BEGIN
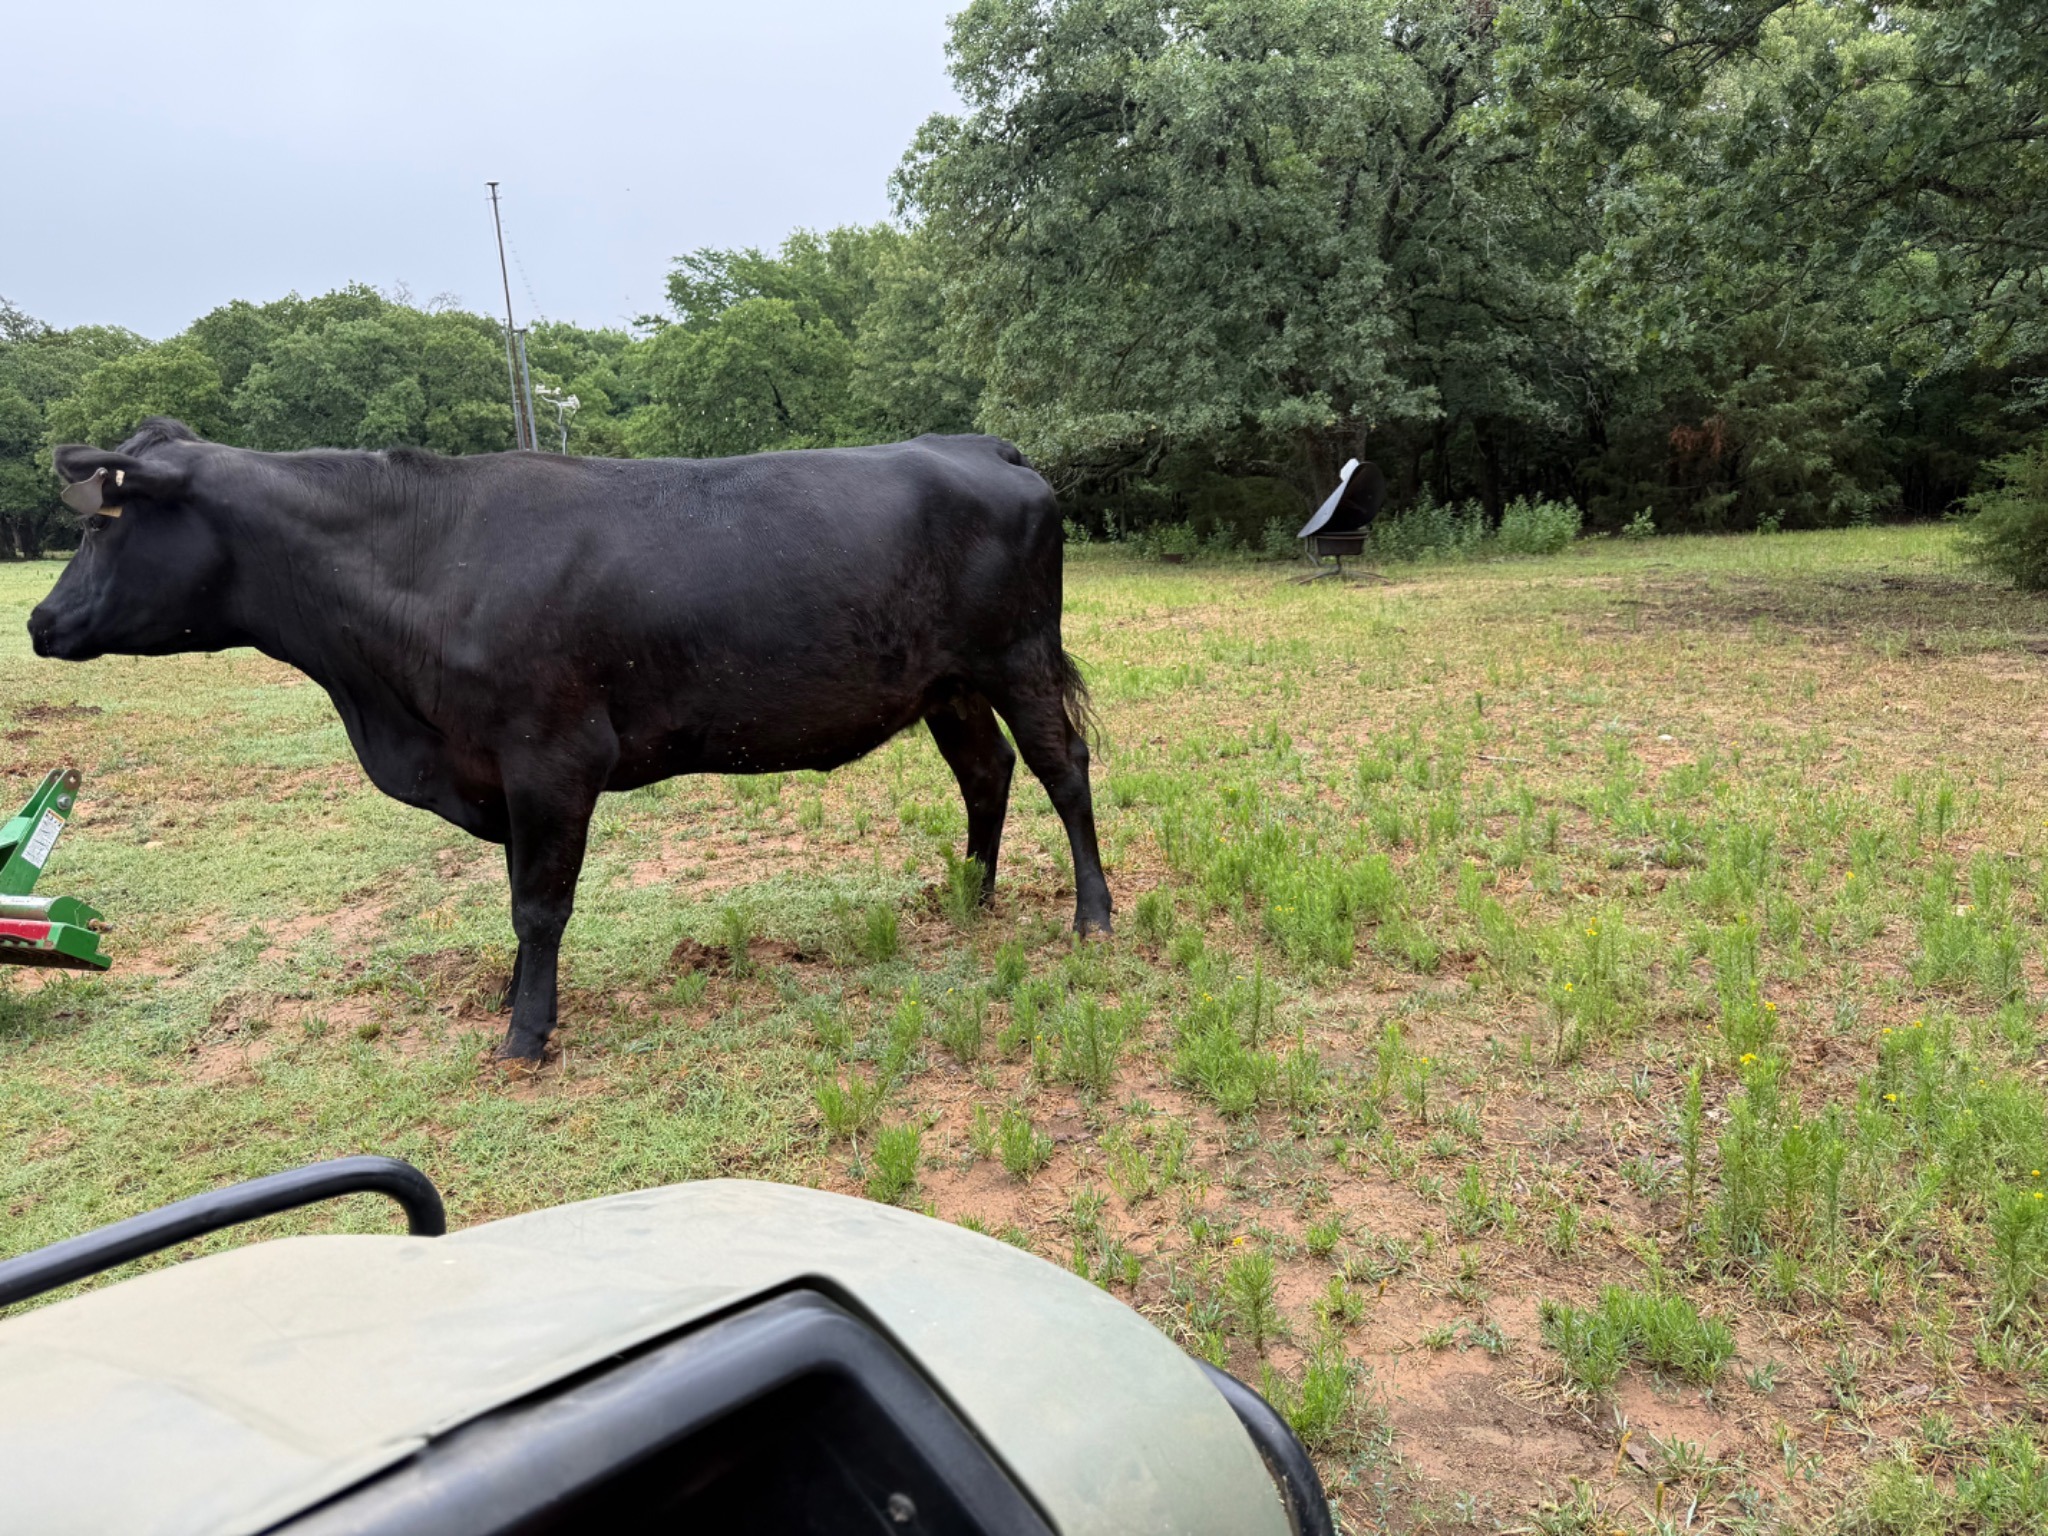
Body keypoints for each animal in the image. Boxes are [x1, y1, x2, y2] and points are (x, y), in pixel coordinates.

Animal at [29, 419, 1111, 1061]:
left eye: (108, 522)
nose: (40, 620)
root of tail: (976, 444)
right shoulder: (501, 773)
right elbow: (517, 897)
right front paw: (513, 998)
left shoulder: (552, 758)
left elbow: (540, 904)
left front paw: (526, 1033)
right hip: (947, 683)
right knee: (986, 773)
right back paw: (970, 894)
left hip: (1016, 656)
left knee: (1061, 770)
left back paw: (1091, 917)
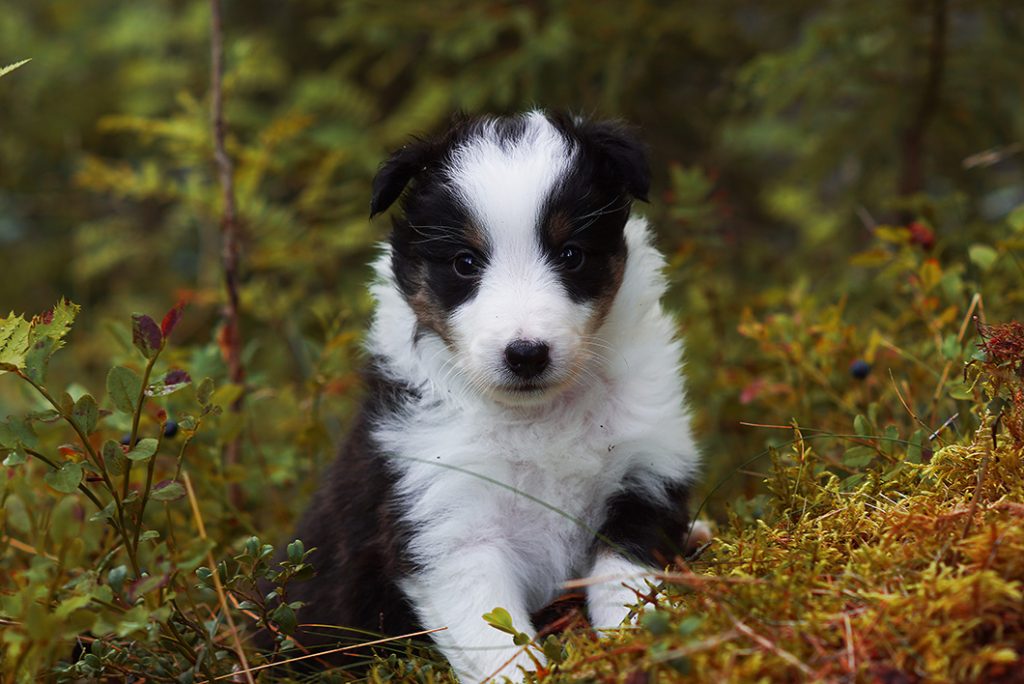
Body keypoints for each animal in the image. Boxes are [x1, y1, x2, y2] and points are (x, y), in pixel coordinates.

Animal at [282, 111, 704, 679]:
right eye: (465, 262)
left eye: (571, 255)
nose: (526, 354)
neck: (538, 416)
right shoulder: (450, 523)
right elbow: (496, 640)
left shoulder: (646, 475)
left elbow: (628, 580)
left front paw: (640, 645)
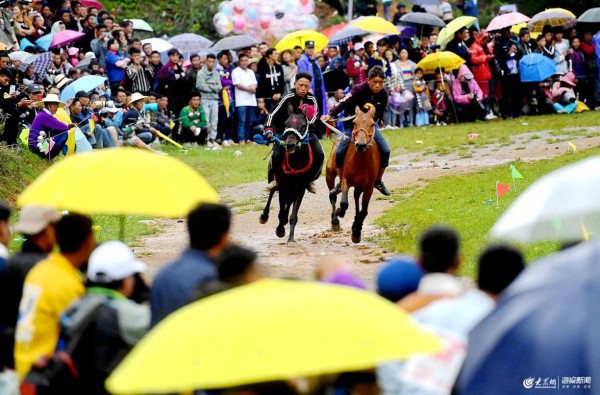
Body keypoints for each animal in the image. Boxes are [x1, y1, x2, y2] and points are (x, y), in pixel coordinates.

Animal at [258, 105, 316, 243]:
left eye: (303, 125)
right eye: (286, 124)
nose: (290, 145)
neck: (295, 163)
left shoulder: (300, 188)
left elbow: (293, 215)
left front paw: (290, 239)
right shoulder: (283, 186)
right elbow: (281, 212)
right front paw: (280, 229)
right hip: (273, 178)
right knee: (272, 193)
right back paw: (264, 216)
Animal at [326, 105, 378, 244]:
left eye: (372, 124)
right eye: (354, 122)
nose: (360, 145)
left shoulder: (369, 187)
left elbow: (364, 211)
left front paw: (356, 231)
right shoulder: (346, 180)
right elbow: (344, 203)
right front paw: (339, 213)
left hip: (359, 186)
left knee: (355, 199)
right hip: (330, 174)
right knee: (332, 195)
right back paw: (335, 220)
END
● Activity
Without the pictures, repeat the listing word for word.

● Response for this exercise
Body keypoints for each animal in the image. Boxes are [x1, y1, x2, y2] and points are (x, y), in pixel coordinates.

Animal at [29, 419, 1111, 1061]:
left eye: (108, 522)
nose: (40, 620)
root of tail: (976, 444)
right shoulder: (501, 773)
right elbow: (517, 897)
right front paw: (513, 998)
left shoulder: (552, 758)
left elbow: (540, 904)
left front paw: (526, 1033)
right hip: (947, 683)
right knee: (986, 773)
right back paw: (970, 894)
left hip: (1016, 656)
left knee: (1061, 770)
left back paw: (1091, 917)
Body keypoints for each animal in the image. Boxes are [x1, y1, x2, y2] and points are (x, y), in pixel coordinates.

Animal at [282, 111, 704, 679]:
right eye: (465, 262)
left eye: (571, 255)
nose: (526, 354)
neck: (538, 416)
right shoulder: (450, 523)
right elbow: (496, 640)
left shoulder: (646, 475)
left elbow: (628, 580)
left front paw: (640, 645)
Body keypoints for each animal in the image. Boxes are [x1, y1, x2, y2] and points are (x, y), in pixel coordinates.

Animal at [258, 105, 316, 243]:
left eye: (303, 125)
right eye: (286, 124)
nose: (290, 145)
neck: (295, 163)
left shoulder: (300, 188)
left elbow: (293, 215)
left front paw: (290, 239)
right shoulder: (283, 186)
right elbow: (281, 212)
right front paw: (280, 229)
right hip: (273, 178)
right knee: (272, 193)
right back paw: (264, 216)
Animal at [326, 105, 378, 244]:
left eye: (372, 124)
right eye: (354, 122)
nose: (360, 145)
left shoulder: (369, 187)
left elbow: (364, 211)
left front paw: (356, 231)
right shoulder: (346, 180)
right elbow: (344, 203)
right front paw: (339, 213)
left hip: (359, 186)
left knee: (355, 199)
right hip: (330, 174)
right knee: (332, 195)
right back paw: (335, 220)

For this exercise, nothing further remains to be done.